The bill follows a temporary curfew implemented to address acts of violence committed by roving groups of young people.
Everett Gillison, deputy mayor for public safety, said that since January, 10,205 youths have been stopped for violating curfew and 209 have been cited.
"What we're trying to do is get parents to take responsibility," Gillison said. "Learning good behavior and responsibility begins at home."
Mary Catherine Roper, staff attorney for the American Civil Liberties Union of Pennsylvania, said the bill would punish every teen in the city, adding it would be a step backward since the ACLU reached a settlement with the city on its stop-and-frisk policy.
"Increasing the number of police stops of youth who are not engaged in any illegal activity not only damages the relationship between police and youth in the communities but also diverts policing resources from actual crime," Roper said. She said that if passed, the bill would invite litigation.

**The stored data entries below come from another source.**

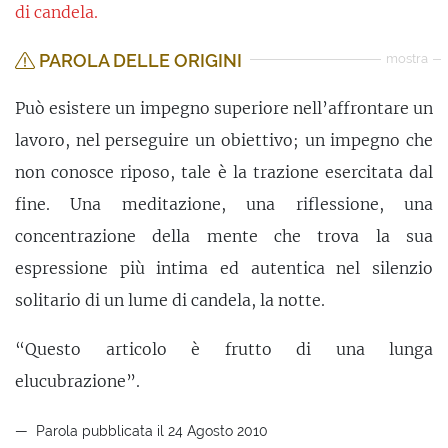
di candela.
PAROLA DELLE ORIGINI
mostra
Può esistere un impegno superiore nell’affrontare un
lavoro, nel perseguire un obiettivo; un impegno che
non conosce riposo, tale è la trazione esercitata dal
fine. Una meditazione, una riflessione, una
concentrazione della mente che trova la sua
espressione più intima ed autentica nel silenzio
solitario di un lume di candela, la notte.
“Questo articolo è frutto di una lunga
elucubrazione”.
Parola pubblicata il 24 Agosto 2010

The curfew would be 8 p.m. for children 13 and younger, 9 p.m. for those ages 14 and 15, and 10 p.m. for those 16 and 17. The curfew lasts until 6 a.m. for all public places unless the child is accompanied by a parent, running an errand or working. During the summer the curfew would be an hour later. Additionally, if parents fail to retrieve their children within a reasonable time, police would contact the Department of Human Services to initiate an investigation.
In other news, Council was set to vote today on a bill introduced by Wilson Goode Jr. that would require the city, and many employers with city contracts, funding or leases, to provide earned paid sick days.